CloudOn is the latest Office for iPad service to emerge, competing with Onlive Desktop for a place on corporate users’ iPads.
(Read: 5 Office for iPad Alternatives)
Unlike many of the Office iPad alternatives, CloudOn delivers a virtual version of Word, PowerPoint and Excel. This means that users get a traditional Office interface and several other features, including the ability to track changes.
Can CloudOn Deliver a premium Office for iPad solution? Read on to find out how it handles in our Cloud On Review video below.
CloudOn only offers access to three Microsoft Office apps on the iPad, which means there’s no Outlook or Access support. CloudOn is a free app and service, using Dropbox and Box.net for accessing and storing files. If corporate policies prevent users from storing files on third-party services CloudOn won’t work.
Until Microsoft decides to ship Office for the iPad, users will need to make compromises, but with CloudOn users can get past a few restrictions that plague iPad Office apps.
A big plus for current Office users is that CloudOn’s Word, Excel and PowerPoint apps look almost like they do on PC or Mac, complete with the ribbon. Unfortunately the Ribbon doesn’t look quite right on the iPad and the user interface isn’t suited for touchscreens.
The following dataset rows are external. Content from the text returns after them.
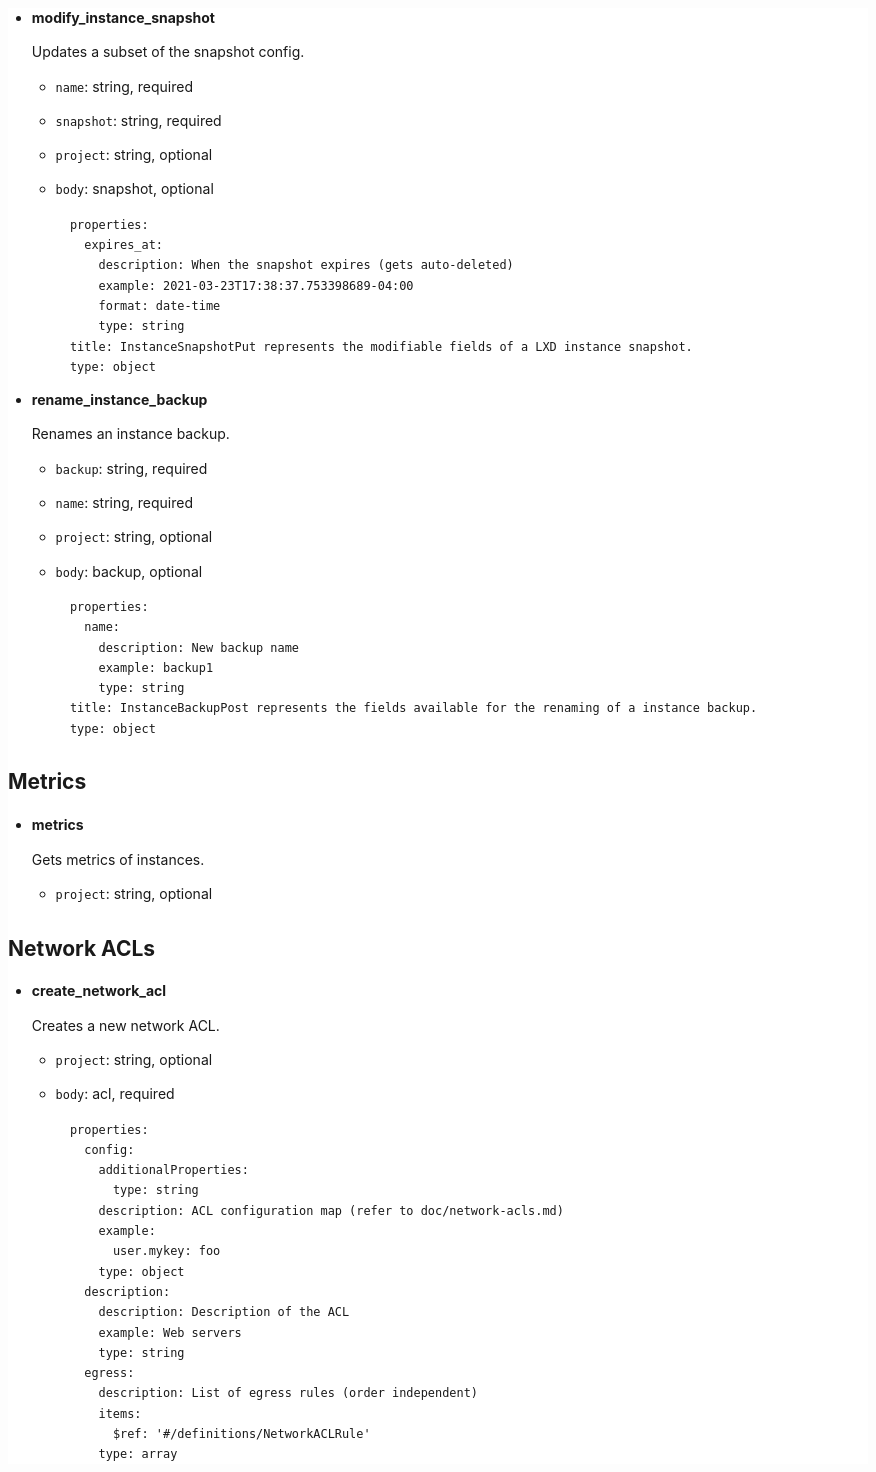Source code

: - **modify\_instance\_snapshot**

    Updates a subset of the snapshot config.

    - `name`: string, required
    - `snapshot`: string, required
    - `project`: string, optional
    - `body`: snapshot, optional

            properties:
              expires_at:
                description: When the snapshot expires (gets auto-deleted)
                example: 2021-03-23T17:38:37.753398689-04:00
                format: date-time
                type: string
            title: InstanceSnapshotPut represents the modifiable fields of a LXD instance snapshot.
            type: object

- **rename\_instance\_backup**

    Renames an instance backup.

    - `backup`: string, required
    - `name`: string, required
    - `project`: string, optional
    - `body`: backup, optional

            properties:
              name:
                description: New backup name
                example: backup1
                type: string
            title: InstanceBackupPost represents the fields available for the renaming of a instance backup.
            type: object

## Metrics

- **metrics**

    Gets metrics of instances.

    - `project`: string, optional

## Network ACLs

- **create\_network\_acl**

    Creates a new network ACL.

    - `project`: string, optional
    - `body`: acl, required

            properties:
              config:
                additionalProperties:
                  type: string
                description: ACL configuration map (refer to doc/network-acls.md)
                example:
                  user.mykey: foo
                type: object
              description:
                description: Description of the ACL
                example: Web servers
                type: string
              egress:
                description: List of egress rules (order independent)
                items:
                  $ref: '#/definitions/NetworkACLRule'
                type: array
The text also blurs while scrolling and selecting text is a pain.
Users can track changes in office documents on the iPad, which is a huge deal for users that must collaborate on documents. The app allows users to view and track changes on Word documents, which appear on the desktop when saved to Dropbox. Comments can also be added to the document just like in Word on Mac or PC.
A group of employees could take turns editing a word document in a shared Dropbox folder to collaborate with tracked changes, though it is not the most elegant solution.
Despite the benefits, CloudOn comes with a collection of issues that could easily be deal-breakers.
The app would not allow me to copy text from another iOS app into a Word document in CloudOn. That means no quoting a webpage or adding information from an email. This is a major hangup for me.
There is no offline mode, so users cannot download a document to work on while on the road or in the air. This is unavoidable, but a problem for many users.
CloudOn is optimized for the iPad, but Word, Excel and PowerPoint are just as they are on the desktop. That means users will need to tap small menus and options, designed with a mouse in mind, not a finger.
Still Waiting for Office for iPad
CloudOn offers several benefits over iPad Office apps, but in the end it falls short of delivering a stellar Office experience on the iPad.
Many users are able to get by with Office for iPad alternatives, but for those who can’t the wait continues.
With millions of iPads in use at schools, businesses and in homes, Microsoft must feel the pressure to deliver an official Office for iPad app. The only question is how long will it take.